RFA: China’s tariffs on US ethanol, DDGS exacerbate trade deficit

By Renewable Fuels Association | May 18, 2017

China’s recent protectionist barriers imposed on U.S. ethanol and dried distillers grain exports are exacerbating a completely unacceptable trade deficit with that country, Renewable Fuels Association President and CEO Bob Dinneen told a U.S. Department of Commerce hearing May 18.

The public hearing was held to allow the U.S. Department of Commerce and the U.S. Trade Representative to respond to President Trump’s recent Executive Order concerning significant trade deficits.

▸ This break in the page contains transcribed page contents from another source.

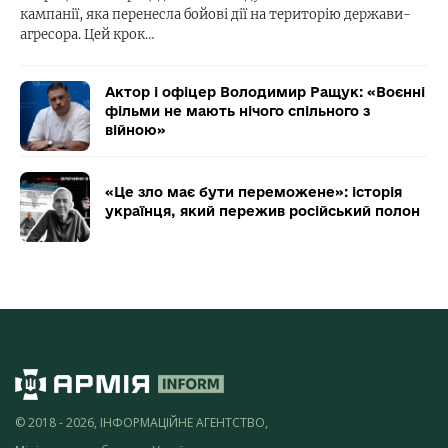
кампанії, яка перенесла бойові дії на територію держави-
агресора. Цей крок…
Актор і офіцер Володимир Ращук: «Воєнні
фільми не мають нічого спільного з
війною»
«Це зло має бути переможене»: історія
українця, який пережив російський полон
© 2018 - 2026, ІНФОРМАЦІЙНЕ АГЕНТСТВО,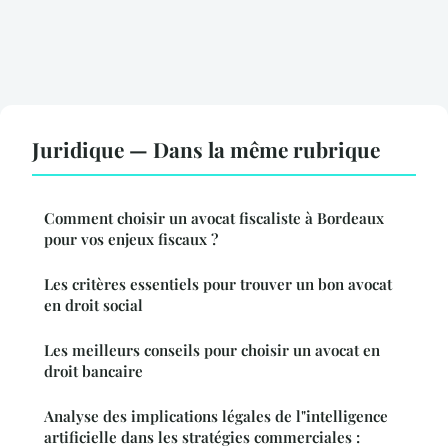
Juridique — Dans la même rubrique
Comment choisir un avocat fiscaliste à Bordeaux
pour vos enjeux fiscaux ?
Les critères essentiels pour trouver un bon avocat
en droit social
Les meilleurs conseils pour choisir un avocat en
droit bancaire
Analyse des implications légales de l"intelligence
artificielle dans les stratégies commerciales :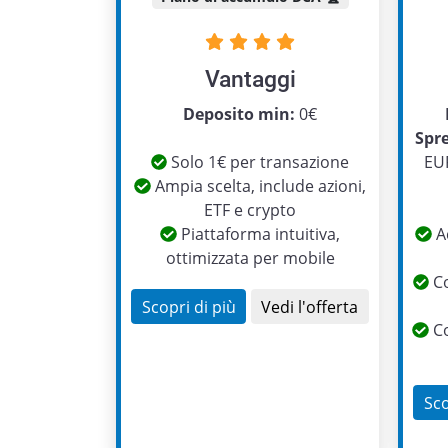
Vantaggi
Deposito min:
0€
Spr
Solo 1€ per transazione
EUR
Ampia scelta, include azioni,
ETF e crypto
Piattaforma intuitiva,
Ac
ottimizzata per mobile
Co
Scopri di più
Vedi l'offerta
Co
Sco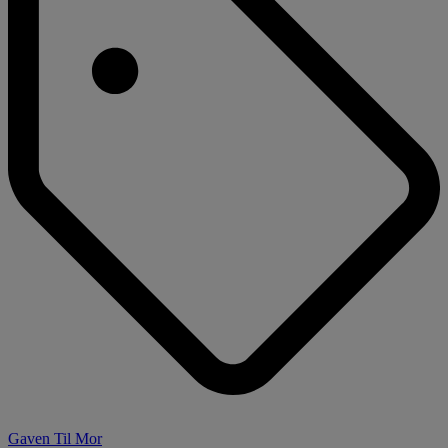
Gaven Til Mor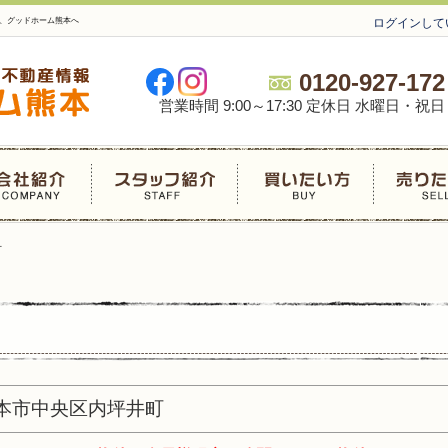
は、グッドホーム熊本へ
ログインして
0120-927-172
営業時間 9:00～17:30 定休日 水曜日・祝日
町
熊本市中央区内坪井町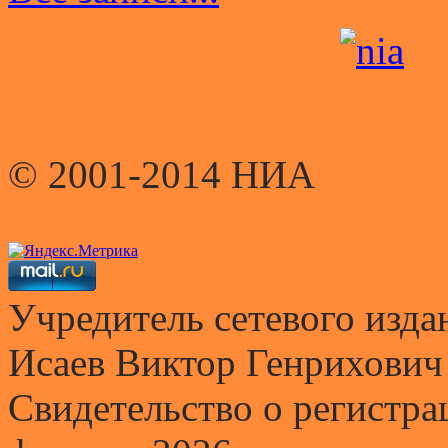
© 2001-2014 НИА
Учредитель сетевого и
Исаев Виктор Генрихович
Свидетельство о регистр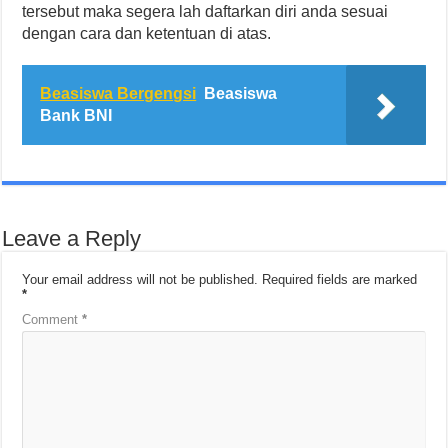
tersebut maka segera lah daftarkan diri anda sesuai
dengan cara dan ketentuan di atas.
Beasiswa Bergengsi
Beasiswa
Bank BNI
Leave a Reply
Your email address will not be published.
Required fields are marked
*
Comment
*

“The U.S. economy is currently being weighed down by a $734 billion trade deficit,” said Dinneen. “Three hundred forty seven billion of that, or roughly 50 percent, is from one country–China. Biofuels like ethanol represent one potentially bright spot to lessen that deficit. U.S.-produced ethanol is the lowest-cost and cleanest-burning source of octane on the planet. In 2016, the U.S. ethanol industry exported 1.1 billion gallons of ethanol, valued at more than $2 billion and 11.5 million metric tons of distillers’ feed valued at $2.1 billion. That’s why China’s recent action to curtail ethanol and feed imports from the U.S. is so troubling,” he added.

In September 2016, after a nine-month investigation, China imposed a preliminary anti-dumping duty of 33.8 percent against U.S. DDGS and a countervailing duty of 10 – 10.7 percent. In a final ruling in January, China increased its DDGS anti-dumping duty to 42.2 – 53.7 percent and its DDGS countervailing duty to 11.2 – 12 percent. Additionally, the tariffs on U.S. ethanol have increased from 5 percent to 30 – 40 percent.

Prior to China’s latest actions, the country had been a top export market for U.S. DDGS and ethanol. In 2015, the country imported 6.5 million metric tons of the ethanol co-product and accounting for 51 percent of total U.S. DDGS exports. By the end of 2016, China had become the U.S. ethanol industry’s third-largest export market, receiving nearly 20 percent of total exports. Nearly 200 million gallons of ethanol was shipped to China last year.

However, China’s recent actions have contributed to lower prices for ethanol and DDGS. Ethanol prices have fallen 15 percent since mid-December 2016, while DDGS prices have fallen steadily since the summer of 2016. Today, DDGS prices are approximately 40 percent lower than in June 2016.

“China’s recent anti-dumping and countervailing tariffs on ethanol and DDGS are significantly injuring U.S. ethanol producers and farmers, and undermining the substantial investments our industries have made in developing a trade relationship with the country,” Dinneen noted. “Moreover, by unfairly blocking imports of the lowest cost octane source, the most immediate victims are Chinese consumers who have to pay more for gasoline.”

“However, the RFA is encouraged by the Department of Commerce’s commitment to addressing this issue as evident by today’s hearing, by President Trump’s commitment to put America first when it comes to trade and by the nomination of Iowa Governor Terry Branstad to be U.S. Ambassador to China, whose knowledge of agriculture generally and ethanol specifically should help educate Chinese policymakers of the benefit of increased biofuels imports,” Dinneen added.